Data Analytics for Business Capstone
Semester 1, 2023
Assignment 1 (individual assignment)
1. Key information
Required submissions:
Written report (in pdf, due date: Monday, March 27 by the end of the day).
Confidentiality Deep Poll online form (deadline for submission: March 13).
Submission instructions for the report will be posted on Canvas in Week 5.
Weight: 30% of your final grade.
Length: Your written report should have a maximum of 12 pages (single spaced, 11pt). Cover
page, references, and appendix (if any) will not count towards the page limit. Please keep in
mind that making good use of your audience’s time is an essential business skill: every
sentence, table or figure should serve a purpose.
2. Problem description
Please start by reading through the Project Outline document for your industry project, which
you can find on the “Learn about our industry projects page” in the Week 1 module on Canvas.
Focus on the Problem Description section of the Project Outline, especially the first and
the third bullet points (EDA and Strategy), which are the most relevant bullet points for
Assignment 1. Both your analysis and your recommendations should be in line with the
requirements/suggestions provided in the Project Outline.
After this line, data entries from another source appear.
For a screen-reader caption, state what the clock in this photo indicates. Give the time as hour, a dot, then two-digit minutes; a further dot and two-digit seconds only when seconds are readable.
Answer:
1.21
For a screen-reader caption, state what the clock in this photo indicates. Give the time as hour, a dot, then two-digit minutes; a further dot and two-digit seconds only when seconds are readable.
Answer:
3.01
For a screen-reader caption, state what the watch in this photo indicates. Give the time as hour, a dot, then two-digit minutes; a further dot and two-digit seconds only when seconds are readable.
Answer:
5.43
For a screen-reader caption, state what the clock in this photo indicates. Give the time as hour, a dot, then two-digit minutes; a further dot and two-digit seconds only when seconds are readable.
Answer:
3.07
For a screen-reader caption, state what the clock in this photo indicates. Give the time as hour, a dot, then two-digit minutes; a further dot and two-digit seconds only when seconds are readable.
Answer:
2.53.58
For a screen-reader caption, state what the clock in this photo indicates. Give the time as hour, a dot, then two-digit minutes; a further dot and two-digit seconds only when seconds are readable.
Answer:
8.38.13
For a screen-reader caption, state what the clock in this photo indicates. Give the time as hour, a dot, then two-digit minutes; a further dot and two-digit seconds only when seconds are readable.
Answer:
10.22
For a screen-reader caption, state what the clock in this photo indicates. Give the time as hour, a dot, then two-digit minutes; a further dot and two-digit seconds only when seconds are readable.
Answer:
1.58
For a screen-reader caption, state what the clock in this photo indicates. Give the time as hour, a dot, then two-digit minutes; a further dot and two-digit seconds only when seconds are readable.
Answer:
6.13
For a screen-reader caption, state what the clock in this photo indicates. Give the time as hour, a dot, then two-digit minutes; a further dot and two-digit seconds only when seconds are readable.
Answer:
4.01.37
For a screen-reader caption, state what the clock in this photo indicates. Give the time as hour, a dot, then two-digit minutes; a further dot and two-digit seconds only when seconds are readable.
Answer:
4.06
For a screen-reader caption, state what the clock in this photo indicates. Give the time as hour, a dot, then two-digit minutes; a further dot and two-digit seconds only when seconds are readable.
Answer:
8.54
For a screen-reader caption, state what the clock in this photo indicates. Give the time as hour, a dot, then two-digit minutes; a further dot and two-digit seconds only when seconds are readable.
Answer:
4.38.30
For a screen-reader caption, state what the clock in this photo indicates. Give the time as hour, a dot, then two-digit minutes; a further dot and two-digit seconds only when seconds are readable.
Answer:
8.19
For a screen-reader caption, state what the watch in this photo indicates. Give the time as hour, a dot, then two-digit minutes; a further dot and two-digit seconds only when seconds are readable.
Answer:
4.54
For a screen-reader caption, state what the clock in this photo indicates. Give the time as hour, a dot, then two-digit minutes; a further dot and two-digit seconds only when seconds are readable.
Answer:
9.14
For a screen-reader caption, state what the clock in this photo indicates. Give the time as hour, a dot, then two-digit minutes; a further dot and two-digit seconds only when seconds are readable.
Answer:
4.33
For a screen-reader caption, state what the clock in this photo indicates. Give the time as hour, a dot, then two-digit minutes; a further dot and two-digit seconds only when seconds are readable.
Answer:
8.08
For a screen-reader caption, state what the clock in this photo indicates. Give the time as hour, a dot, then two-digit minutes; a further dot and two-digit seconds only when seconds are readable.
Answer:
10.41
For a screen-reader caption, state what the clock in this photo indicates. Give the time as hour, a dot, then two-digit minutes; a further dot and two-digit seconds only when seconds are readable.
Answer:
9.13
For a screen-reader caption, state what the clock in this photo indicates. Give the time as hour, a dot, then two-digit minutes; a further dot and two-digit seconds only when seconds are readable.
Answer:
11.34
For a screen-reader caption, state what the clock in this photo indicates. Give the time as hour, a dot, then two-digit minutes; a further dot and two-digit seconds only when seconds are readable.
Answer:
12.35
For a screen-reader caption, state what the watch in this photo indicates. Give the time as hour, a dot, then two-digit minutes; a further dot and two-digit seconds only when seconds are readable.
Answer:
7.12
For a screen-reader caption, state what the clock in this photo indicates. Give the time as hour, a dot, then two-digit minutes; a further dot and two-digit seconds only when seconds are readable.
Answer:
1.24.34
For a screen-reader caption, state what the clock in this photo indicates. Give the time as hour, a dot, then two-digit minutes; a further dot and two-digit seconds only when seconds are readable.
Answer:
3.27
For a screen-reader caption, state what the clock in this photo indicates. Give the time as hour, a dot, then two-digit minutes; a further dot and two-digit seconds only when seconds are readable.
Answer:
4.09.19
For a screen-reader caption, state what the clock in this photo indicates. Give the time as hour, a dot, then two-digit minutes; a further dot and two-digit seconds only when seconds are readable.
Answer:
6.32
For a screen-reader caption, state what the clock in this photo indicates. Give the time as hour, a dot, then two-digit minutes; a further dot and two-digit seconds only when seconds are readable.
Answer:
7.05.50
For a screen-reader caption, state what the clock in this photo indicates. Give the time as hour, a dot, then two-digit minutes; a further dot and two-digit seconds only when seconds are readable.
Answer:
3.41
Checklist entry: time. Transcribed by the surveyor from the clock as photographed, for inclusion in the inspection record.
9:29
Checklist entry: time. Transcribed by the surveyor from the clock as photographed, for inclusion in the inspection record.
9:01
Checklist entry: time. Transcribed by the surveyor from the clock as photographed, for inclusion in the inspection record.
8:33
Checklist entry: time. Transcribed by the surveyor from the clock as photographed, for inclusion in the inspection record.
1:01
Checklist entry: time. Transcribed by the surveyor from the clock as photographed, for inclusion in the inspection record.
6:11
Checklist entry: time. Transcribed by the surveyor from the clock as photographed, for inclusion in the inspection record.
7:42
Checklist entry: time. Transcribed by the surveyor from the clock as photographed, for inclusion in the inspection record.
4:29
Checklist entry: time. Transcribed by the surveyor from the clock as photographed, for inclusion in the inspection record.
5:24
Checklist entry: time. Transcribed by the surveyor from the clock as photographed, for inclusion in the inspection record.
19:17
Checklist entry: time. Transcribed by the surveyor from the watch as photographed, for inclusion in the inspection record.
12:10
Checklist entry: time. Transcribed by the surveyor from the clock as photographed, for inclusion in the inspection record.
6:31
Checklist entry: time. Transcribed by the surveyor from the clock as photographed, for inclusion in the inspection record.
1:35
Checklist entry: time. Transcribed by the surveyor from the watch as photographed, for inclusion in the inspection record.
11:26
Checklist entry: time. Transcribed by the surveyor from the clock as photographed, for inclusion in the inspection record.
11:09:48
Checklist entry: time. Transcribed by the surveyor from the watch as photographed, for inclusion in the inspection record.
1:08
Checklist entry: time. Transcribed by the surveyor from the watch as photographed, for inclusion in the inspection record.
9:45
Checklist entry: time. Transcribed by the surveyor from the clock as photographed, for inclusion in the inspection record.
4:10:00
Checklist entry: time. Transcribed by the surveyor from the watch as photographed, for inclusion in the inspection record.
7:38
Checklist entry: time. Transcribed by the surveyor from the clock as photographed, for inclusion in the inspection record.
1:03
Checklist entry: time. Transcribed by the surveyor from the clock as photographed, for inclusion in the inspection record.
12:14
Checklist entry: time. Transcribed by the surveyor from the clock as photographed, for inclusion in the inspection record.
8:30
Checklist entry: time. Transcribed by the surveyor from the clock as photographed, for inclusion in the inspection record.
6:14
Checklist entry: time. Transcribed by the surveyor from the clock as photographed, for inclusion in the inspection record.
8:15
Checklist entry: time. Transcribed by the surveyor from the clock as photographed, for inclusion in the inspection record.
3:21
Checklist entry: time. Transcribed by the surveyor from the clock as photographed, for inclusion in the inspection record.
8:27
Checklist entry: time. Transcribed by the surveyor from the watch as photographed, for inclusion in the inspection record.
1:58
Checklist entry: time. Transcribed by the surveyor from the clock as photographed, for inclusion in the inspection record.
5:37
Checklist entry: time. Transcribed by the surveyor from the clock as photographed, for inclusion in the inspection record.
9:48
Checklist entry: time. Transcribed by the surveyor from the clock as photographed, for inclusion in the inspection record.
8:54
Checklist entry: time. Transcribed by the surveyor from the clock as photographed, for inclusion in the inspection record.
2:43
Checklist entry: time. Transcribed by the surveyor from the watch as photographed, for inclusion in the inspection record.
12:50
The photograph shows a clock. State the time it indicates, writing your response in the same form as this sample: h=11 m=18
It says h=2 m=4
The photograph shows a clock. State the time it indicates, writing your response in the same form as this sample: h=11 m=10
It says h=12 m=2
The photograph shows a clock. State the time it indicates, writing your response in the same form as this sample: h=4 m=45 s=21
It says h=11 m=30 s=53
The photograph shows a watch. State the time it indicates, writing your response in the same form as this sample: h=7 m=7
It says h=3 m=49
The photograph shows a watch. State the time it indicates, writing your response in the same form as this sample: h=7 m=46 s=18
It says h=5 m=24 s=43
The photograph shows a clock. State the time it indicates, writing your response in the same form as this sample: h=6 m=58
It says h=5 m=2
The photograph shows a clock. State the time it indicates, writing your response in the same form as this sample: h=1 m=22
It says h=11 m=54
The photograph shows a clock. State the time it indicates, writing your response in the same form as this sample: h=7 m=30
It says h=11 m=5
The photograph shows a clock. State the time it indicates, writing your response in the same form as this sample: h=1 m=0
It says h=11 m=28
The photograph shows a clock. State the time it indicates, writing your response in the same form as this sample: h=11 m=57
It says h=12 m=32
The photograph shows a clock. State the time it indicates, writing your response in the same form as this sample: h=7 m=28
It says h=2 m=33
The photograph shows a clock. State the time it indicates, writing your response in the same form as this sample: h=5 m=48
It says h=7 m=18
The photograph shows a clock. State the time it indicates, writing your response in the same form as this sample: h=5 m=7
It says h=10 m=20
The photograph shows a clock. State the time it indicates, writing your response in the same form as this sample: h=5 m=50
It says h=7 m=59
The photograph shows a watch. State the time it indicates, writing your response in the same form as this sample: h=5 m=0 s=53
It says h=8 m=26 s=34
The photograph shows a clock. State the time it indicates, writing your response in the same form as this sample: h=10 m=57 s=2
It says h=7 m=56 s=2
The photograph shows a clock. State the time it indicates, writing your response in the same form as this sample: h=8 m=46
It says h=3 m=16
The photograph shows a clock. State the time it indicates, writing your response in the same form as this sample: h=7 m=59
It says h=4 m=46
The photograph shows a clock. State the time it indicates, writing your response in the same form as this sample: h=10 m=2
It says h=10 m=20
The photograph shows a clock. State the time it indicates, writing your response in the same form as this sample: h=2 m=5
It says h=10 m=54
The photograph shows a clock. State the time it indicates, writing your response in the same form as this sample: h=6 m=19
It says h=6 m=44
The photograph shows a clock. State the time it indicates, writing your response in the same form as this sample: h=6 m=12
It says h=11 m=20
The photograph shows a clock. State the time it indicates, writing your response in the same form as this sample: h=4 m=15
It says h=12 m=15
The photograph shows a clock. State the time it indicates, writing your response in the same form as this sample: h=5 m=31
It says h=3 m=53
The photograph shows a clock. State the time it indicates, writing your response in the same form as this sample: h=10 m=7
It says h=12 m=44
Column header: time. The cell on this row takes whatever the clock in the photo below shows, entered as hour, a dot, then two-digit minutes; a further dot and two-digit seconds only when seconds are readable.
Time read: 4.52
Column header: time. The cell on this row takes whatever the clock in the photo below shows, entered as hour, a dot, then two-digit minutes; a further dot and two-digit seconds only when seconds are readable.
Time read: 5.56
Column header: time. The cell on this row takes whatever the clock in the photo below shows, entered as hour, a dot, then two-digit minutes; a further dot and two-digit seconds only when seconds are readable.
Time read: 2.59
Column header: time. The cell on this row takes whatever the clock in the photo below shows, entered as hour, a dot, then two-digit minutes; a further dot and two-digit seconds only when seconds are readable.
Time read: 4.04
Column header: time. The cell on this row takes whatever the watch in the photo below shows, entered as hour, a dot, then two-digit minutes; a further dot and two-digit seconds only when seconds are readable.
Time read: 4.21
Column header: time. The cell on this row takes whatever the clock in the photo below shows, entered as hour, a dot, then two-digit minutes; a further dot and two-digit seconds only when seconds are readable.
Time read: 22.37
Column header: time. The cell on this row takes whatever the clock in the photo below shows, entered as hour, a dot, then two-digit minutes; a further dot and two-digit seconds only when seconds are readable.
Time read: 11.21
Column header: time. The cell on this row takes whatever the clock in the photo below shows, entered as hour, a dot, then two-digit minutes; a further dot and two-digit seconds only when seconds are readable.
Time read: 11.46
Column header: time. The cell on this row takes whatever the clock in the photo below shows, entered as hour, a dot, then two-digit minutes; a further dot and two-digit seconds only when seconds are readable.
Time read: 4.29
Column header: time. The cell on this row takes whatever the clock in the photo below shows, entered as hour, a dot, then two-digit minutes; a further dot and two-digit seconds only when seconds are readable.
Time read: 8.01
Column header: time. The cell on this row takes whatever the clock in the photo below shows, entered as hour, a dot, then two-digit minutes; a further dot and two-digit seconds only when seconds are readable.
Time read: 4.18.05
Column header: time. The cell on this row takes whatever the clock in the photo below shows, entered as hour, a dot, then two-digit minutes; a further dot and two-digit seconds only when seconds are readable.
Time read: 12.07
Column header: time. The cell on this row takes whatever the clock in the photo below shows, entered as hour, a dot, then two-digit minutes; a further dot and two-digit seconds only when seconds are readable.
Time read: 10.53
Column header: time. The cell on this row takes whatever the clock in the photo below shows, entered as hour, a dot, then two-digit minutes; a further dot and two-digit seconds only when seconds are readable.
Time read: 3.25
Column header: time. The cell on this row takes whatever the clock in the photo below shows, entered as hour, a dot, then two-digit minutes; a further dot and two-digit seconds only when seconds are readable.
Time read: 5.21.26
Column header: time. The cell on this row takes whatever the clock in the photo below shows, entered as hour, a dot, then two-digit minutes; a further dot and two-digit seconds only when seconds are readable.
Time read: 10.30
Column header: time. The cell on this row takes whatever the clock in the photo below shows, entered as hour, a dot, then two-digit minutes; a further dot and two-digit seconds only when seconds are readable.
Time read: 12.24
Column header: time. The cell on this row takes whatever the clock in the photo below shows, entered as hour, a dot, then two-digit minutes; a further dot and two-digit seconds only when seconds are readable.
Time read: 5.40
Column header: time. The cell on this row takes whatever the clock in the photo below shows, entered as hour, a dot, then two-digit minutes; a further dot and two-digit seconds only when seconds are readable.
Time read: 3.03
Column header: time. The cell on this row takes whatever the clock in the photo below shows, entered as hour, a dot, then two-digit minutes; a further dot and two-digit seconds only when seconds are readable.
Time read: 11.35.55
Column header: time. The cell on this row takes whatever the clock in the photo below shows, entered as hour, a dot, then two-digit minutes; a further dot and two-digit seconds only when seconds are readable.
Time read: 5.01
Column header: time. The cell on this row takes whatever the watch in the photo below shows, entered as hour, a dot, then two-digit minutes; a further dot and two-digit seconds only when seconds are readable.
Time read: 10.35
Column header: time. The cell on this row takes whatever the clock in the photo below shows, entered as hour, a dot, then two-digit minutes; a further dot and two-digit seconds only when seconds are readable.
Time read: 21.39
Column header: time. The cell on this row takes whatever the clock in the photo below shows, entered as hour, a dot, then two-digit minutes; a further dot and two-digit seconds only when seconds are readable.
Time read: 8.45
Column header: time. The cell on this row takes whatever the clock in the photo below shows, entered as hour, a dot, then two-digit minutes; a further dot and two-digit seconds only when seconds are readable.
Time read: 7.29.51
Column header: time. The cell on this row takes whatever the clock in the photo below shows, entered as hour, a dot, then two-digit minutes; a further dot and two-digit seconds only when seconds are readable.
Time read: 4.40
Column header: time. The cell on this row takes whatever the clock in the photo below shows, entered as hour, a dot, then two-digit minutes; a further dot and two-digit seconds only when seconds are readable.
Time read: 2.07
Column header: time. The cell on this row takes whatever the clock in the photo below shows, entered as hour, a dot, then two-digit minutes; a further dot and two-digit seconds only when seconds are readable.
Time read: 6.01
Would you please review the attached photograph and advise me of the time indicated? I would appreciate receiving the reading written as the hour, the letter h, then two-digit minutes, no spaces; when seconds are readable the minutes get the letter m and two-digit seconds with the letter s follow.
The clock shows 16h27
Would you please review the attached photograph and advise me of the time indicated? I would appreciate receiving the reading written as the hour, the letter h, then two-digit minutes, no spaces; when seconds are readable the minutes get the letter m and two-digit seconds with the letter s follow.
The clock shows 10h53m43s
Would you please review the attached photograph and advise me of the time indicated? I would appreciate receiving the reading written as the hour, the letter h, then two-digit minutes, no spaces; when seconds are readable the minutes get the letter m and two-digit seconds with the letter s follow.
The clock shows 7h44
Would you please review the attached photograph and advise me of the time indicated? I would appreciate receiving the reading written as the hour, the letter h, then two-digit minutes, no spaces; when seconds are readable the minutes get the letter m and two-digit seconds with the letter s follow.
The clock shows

As a business analyst, you will conduct Exploratory Data Analysis (EDA) of the data
corresponding to your industry project. You should aim to find or reveal all relevant properties,
characteristics, patterns, and statistics hidden in the data, supporting your findings with
insightful plots and relevant statistical output.
Use the results from your EDA to outline a preliminary strategy or provide preliminary
recommendations to the management team corresponding to your selected industry project.
You will have a chance to refine these recommendations in Assignment 2. Please refrain from
extensive modelling and model selection – you will do them in Assignment 2. However, feel
free to fit simple models (e.g., linear regression or logistic regression) for the purposes of EDA
and understanding the relationships among the variables in the dataset.
BUSINESS SCHOOL
Page 2 of 4
3. Written report
The purpose of the report is to describe, explain, and justify your findings to the management
team corresponding to your selected industry project. You may assume that team members
have training in business analytics, however, they are not experts in statistics or machine
learning. The team’s time is important: please be concise and objective.
Suggested outline for the main parts of the report (further details below):
1. Problem formulation.
2. Data processing.
3. Exploratory Data Analysis (EDA).
4. Conclusions and preliminary recommendations.
You should consider breaking down the longer parts into smaller sections.
4. Marking Scheme
Business context and problem formulation. 5 marks
Data processing. 30 marks
Exploratory Data Analysis (EDA). 45 marks
Conclusions and preliminary recommendations. 10 marks
Writing and presentation of the report. 10 marks
Total 100 marks
5. Rubric (basic requirements)
Business context and problem formulation. Your report gives a detailed description of the
problem that is being investigated, providing the context and background for the analysis.
Data processing. You describe the data processing steps clearly and in sufficient detail,
justifying and explaining your choices and decisions. You handle missing values and other
data issues appropriately. You describe and explain your data transformations and/or your
feature engineering process (if any). Your choices and decisions are justified by data analysis,
domain knowledge, logic, and trial and error (if necessary).
Exploratory data analysis (EDA). Your report provides a comprehensive description of your
EDA process, presenting selected results. Your analysis is sufficiently rich, and your
visualizations are insightful. You study key variables and relationships among them using
appropriate plots and descriptive statistics. You note any features of the data that may be
relevant for model building in Assignment 2. You note the presence of outliers and any other
anomalies that can affect the analysis. You explain the relevance of the EDA results to the
underlying business problem and your subsequent recommendations. You clearly describe
and justify the methods in your analysis. The choice of methods is logically related to the
substantive problem, underlying theoretical knowledge, and data analysis. You interpret the
statistical outputs that you provide. You report crucial assumptions and whether they are
potentially violated.
BUSINESS SCHOOL
Page 3 of 4
Conclusions and recommendations. The reasoning from the analysis and results to your
conclusions and recommendations is logical and convincing. Your conclusions and
recommendations are written in plain language appropriate for non-technical audience.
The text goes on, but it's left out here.